What you should do:
Below are records; work out how many of their lines hold the string "glandular" and give that number alone.

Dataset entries
Segment Open

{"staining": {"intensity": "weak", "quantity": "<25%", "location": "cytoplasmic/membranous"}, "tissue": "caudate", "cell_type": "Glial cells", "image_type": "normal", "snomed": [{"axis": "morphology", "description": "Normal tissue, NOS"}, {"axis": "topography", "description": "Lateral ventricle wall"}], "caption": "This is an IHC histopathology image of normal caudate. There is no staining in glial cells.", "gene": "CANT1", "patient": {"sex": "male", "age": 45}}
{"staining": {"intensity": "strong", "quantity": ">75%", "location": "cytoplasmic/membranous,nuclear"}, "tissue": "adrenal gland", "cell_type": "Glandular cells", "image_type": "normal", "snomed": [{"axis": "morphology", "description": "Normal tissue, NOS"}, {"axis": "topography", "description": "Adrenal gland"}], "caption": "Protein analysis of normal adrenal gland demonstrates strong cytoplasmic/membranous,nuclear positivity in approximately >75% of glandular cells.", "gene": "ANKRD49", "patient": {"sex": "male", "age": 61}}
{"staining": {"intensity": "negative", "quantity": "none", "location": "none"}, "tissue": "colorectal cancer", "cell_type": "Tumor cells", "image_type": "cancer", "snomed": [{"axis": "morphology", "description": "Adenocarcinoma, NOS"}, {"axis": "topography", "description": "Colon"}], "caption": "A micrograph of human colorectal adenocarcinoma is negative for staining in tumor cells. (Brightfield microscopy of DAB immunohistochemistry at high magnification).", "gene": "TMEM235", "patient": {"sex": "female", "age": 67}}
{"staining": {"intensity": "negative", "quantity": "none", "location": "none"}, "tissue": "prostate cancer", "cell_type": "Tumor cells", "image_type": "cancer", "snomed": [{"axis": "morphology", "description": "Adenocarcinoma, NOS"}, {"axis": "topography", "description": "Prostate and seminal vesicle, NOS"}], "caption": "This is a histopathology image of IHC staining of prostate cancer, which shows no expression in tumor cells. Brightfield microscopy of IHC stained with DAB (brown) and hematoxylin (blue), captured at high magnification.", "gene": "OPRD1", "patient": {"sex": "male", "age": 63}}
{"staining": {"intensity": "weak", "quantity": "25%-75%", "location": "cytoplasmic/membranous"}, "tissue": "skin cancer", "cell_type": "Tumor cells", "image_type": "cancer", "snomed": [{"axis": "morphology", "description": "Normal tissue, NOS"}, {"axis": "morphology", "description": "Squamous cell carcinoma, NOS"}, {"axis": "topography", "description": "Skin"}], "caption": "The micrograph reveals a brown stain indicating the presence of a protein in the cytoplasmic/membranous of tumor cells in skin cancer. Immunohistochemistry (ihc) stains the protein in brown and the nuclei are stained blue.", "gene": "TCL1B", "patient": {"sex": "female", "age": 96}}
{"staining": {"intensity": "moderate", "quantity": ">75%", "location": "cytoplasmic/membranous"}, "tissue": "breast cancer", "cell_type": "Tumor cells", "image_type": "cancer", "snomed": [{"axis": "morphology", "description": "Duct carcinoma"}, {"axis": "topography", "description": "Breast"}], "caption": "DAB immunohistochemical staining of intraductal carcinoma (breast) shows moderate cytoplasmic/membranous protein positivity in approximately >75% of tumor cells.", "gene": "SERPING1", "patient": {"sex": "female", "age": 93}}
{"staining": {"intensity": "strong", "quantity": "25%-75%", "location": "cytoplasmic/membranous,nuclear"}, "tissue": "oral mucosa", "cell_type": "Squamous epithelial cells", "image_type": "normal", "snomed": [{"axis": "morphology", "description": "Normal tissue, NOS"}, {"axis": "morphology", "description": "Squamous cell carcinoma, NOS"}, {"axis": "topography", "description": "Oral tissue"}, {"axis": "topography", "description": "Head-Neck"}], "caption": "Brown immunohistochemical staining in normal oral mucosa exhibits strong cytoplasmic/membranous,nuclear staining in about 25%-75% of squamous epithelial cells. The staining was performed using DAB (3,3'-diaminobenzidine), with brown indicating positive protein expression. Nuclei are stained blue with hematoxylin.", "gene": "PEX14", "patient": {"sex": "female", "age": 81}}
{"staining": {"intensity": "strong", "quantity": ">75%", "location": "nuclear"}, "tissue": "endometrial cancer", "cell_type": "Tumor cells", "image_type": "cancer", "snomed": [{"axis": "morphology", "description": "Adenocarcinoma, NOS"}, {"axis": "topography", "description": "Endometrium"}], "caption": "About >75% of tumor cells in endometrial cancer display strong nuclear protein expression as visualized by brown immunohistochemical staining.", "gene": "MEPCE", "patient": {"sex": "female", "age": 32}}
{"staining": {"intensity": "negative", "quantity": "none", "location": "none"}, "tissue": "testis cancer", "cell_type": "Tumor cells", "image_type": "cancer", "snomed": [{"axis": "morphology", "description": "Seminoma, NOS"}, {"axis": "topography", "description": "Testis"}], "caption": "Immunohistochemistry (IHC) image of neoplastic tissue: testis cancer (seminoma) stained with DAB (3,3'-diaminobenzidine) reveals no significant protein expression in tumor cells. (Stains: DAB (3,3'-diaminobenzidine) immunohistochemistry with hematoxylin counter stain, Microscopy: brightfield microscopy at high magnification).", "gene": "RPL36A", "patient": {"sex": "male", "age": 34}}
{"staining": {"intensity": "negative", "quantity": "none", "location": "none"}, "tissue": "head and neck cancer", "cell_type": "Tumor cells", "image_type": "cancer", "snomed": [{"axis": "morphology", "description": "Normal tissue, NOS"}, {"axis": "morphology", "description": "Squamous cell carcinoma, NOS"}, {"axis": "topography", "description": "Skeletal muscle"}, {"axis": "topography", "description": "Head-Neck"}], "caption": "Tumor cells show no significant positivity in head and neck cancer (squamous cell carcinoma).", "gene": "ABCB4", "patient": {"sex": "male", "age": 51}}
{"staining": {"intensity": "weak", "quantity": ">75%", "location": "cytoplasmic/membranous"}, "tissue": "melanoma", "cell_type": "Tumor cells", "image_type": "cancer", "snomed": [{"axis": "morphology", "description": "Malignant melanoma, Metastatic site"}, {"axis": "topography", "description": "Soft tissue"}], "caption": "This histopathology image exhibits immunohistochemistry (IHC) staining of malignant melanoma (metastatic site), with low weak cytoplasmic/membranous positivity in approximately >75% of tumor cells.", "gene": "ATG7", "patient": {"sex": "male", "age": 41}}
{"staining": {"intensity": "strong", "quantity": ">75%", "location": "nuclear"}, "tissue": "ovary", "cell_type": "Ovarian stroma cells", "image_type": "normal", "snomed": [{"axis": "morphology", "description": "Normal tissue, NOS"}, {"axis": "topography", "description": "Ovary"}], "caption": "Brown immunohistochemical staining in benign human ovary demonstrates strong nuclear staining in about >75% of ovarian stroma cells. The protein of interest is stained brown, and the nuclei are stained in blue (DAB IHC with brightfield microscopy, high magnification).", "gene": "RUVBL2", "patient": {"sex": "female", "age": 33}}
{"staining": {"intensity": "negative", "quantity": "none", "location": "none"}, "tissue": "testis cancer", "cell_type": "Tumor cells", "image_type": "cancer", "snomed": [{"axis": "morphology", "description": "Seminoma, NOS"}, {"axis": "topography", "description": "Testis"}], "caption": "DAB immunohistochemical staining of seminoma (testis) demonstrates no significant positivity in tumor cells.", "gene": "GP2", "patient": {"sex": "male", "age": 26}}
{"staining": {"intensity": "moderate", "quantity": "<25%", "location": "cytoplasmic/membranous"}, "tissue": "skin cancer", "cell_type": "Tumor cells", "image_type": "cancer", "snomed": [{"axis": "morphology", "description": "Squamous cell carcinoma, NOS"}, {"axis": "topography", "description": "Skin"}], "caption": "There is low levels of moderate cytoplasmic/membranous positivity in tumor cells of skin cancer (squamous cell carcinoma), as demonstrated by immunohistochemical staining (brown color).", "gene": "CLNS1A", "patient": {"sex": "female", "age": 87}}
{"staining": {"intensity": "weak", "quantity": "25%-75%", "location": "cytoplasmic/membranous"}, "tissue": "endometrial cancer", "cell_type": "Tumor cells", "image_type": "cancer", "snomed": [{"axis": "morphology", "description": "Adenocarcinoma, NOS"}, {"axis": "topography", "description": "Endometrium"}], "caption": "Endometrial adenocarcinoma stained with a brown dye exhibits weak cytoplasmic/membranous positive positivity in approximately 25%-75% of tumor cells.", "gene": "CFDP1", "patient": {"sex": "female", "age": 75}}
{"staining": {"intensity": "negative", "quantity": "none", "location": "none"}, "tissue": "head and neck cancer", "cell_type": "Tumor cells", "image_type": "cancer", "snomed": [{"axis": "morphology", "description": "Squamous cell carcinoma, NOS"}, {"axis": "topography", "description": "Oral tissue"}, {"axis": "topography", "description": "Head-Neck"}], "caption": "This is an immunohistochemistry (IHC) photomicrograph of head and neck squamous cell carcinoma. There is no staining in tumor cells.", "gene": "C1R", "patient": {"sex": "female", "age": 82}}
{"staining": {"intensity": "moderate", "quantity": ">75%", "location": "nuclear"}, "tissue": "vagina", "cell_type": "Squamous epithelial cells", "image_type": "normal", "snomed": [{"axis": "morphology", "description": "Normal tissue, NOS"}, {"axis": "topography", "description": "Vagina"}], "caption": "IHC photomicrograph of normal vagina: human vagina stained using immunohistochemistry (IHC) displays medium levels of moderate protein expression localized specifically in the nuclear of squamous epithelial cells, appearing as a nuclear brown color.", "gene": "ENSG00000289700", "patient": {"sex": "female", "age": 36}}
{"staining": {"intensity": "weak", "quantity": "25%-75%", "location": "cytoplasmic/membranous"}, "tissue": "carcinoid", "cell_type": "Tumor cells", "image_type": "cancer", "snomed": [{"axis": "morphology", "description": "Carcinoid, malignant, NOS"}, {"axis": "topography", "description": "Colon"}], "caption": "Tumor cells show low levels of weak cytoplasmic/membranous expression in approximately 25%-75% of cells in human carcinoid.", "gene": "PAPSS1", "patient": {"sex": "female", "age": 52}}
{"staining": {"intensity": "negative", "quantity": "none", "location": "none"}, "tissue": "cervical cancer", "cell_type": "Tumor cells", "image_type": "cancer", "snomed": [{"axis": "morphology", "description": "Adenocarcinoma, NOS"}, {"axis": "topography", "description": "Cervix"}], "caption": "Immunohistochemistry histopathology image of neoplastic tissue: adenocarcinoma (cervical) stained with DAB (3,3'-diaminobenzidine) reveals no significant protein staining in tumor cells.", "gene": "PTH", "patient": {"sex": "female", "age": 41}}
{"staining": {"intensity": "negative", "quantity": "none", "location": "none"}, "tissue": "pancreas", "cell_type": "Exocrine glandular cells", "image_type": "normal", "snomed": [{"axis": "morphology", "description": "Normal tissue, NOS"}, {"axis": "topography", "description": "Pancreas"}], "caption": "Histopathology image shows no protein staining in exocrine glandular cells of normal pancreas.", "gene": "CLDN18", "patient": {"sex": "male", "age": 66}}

Segment Closed

Result:
2